Historically, the company has specialized in manufacturing both generic and branded drugs that treat a variety of illnesses, ranging from social anxiety disorder to breast cancer. The company has over 40 products currently in commercialization. If its Cortrophin sNDA is successful, ANI would be able to compete directly with Mallinckrodt's Acthar in a $950 million market, as estimated by the drug's sales in 2019. That's huge potential for a company that generated $206.5 million last year in revenue, and $61 million in EBITDA.
Although the opportunity is lucrative, there are a few caveats.
Limitations for shareholders to know
First, the product will likely launch 50% below that of Acthar's pricing, for both competitive and humanitarian reasons. Second, in a tiny sentence tucked away within the company's Securities and Exchange Commission filings in 2015, ANI stated it would be pursuing all of Acthar's label indications, except for infantile spasms.

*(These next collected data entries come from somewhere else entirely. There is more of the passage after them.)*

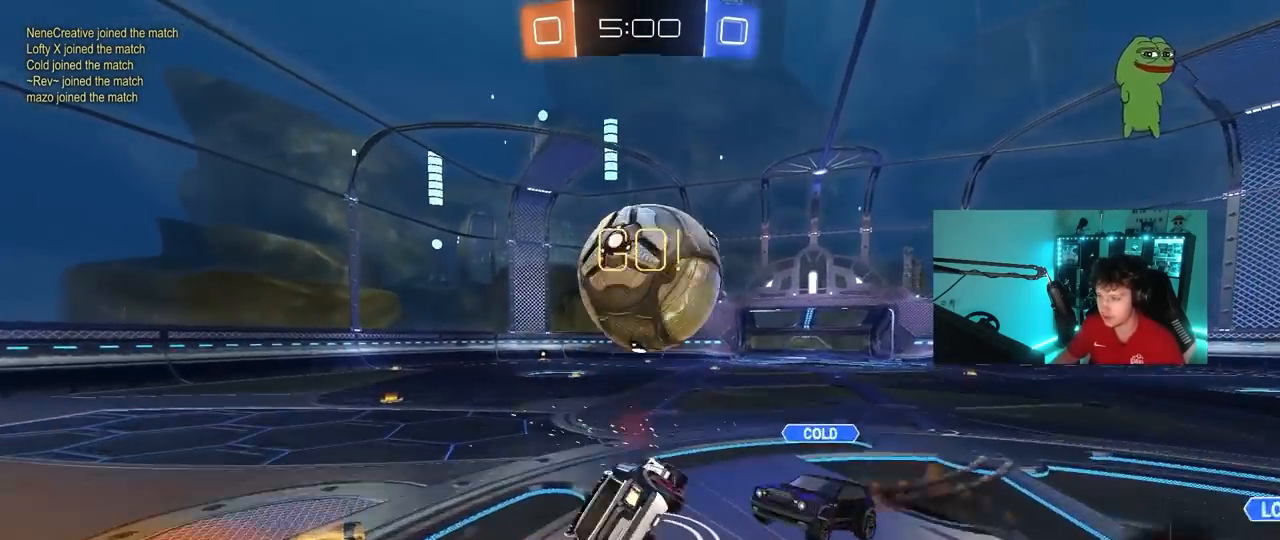
{"keys": ["a", "s", "shift"], "mouse": [], "mouse_move": "still", "events": [[67, "mouse_right", "up"], [300, "mouse_left", "up"], [350, "s", "up"], [450, "s", "down"]]}
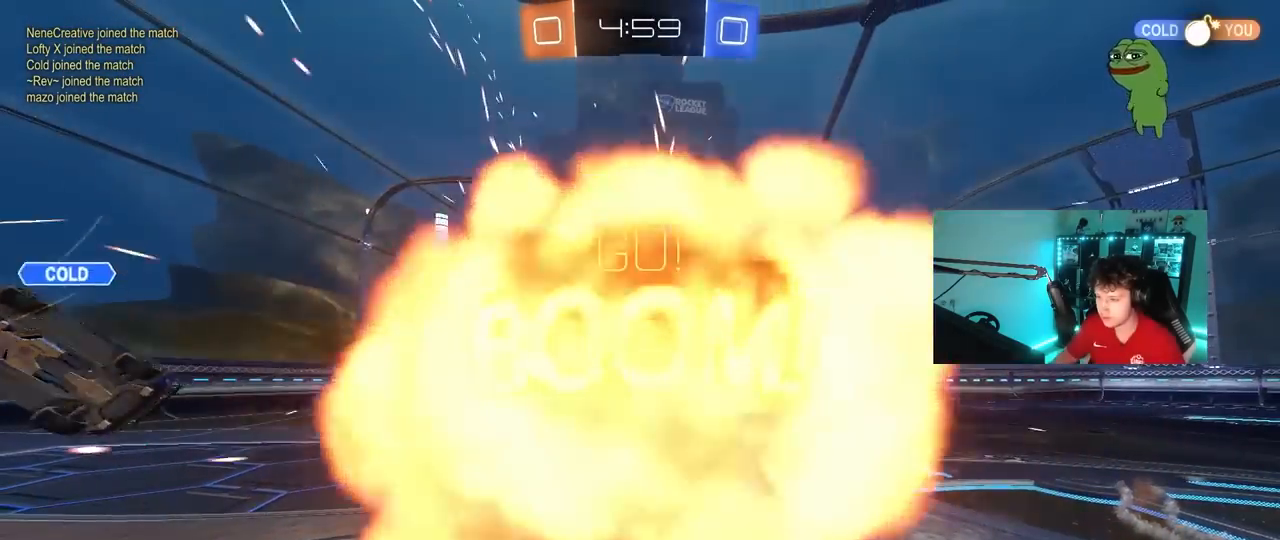
{"keys": ["tab"], "mouse": [], "mouse_move": "still", "events": [[133, "s", "up"], [183, "a", "up"], [183, "shift", "up"], [367, "tab", "down"]]}
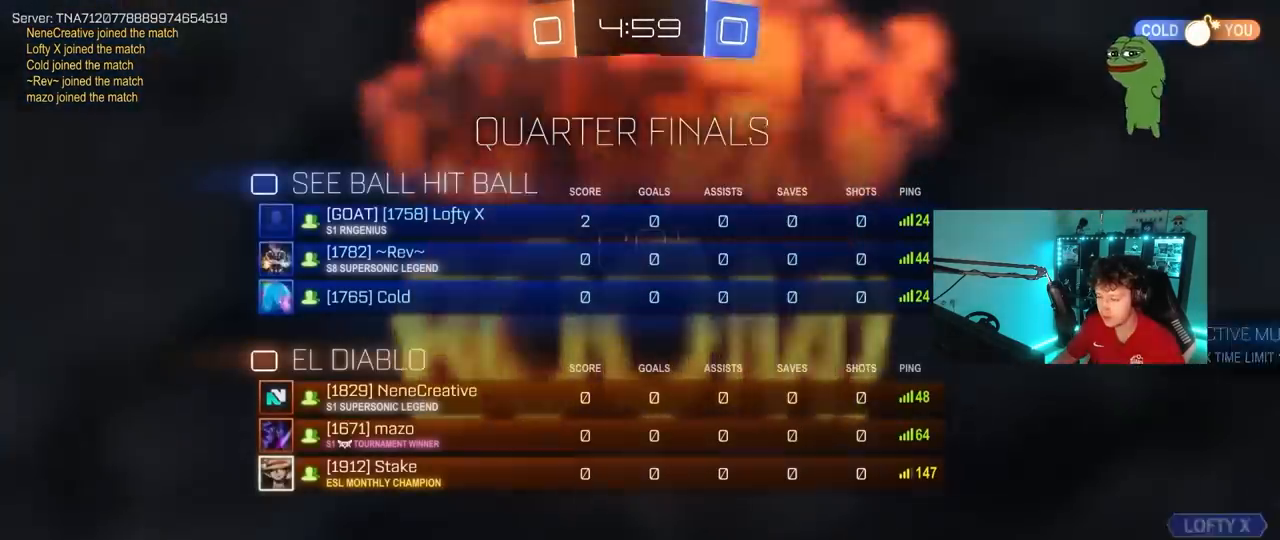
{"keys": [], "mouse": [], "mouse_move": "still", "events": [[483, "tab", "up"]]}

Therefore, a much more realistic projection for sales of Cortrophin in the event of approval would be $50 million to $100 million. This was derived by applying a 50% discount to the total addressable market as per pricing competition, and then assigning a 40% to 45% risk discount for lack of infantile spasms exposure, and finally dividing by two (as there will be 2 products on the market). In context, the drug has the potential to add 25% to 50% annual revenue growth for ANI, which is nonetheless an impressive feat.
Moreover, the company's core generic business has been suffering headwinds due to the FDA's initiative to approve record numbers of generic drugs to keep prescription prices down. Hence, Cortrophin may present as a welcoming addition to shareholders frustrated with ANI's stunted growth.
Takeaways for potential investors
On July 23, a panel of experts in the FDA will decide on the fate of Cortrophin. Regardless of whether or not the drug can proceed, however, shares of ANI possess an inherent margin of safety. The company is prudently leveraged with a 0.85x debt-to-equity ratio. In addition, ANI is trading at mere 9x price-to-earnings (non-GAAP) and has a small $500 million market cap.
Overall, the pharma stock presents an enticing opportunity for investors wishing to bet on growth, due to its large safety net in case this potential catalyst goes bust. Moreover, the opportunity to invest in a company that's trying to take down a 100,000% drug price hike represents ethical icing on the cake.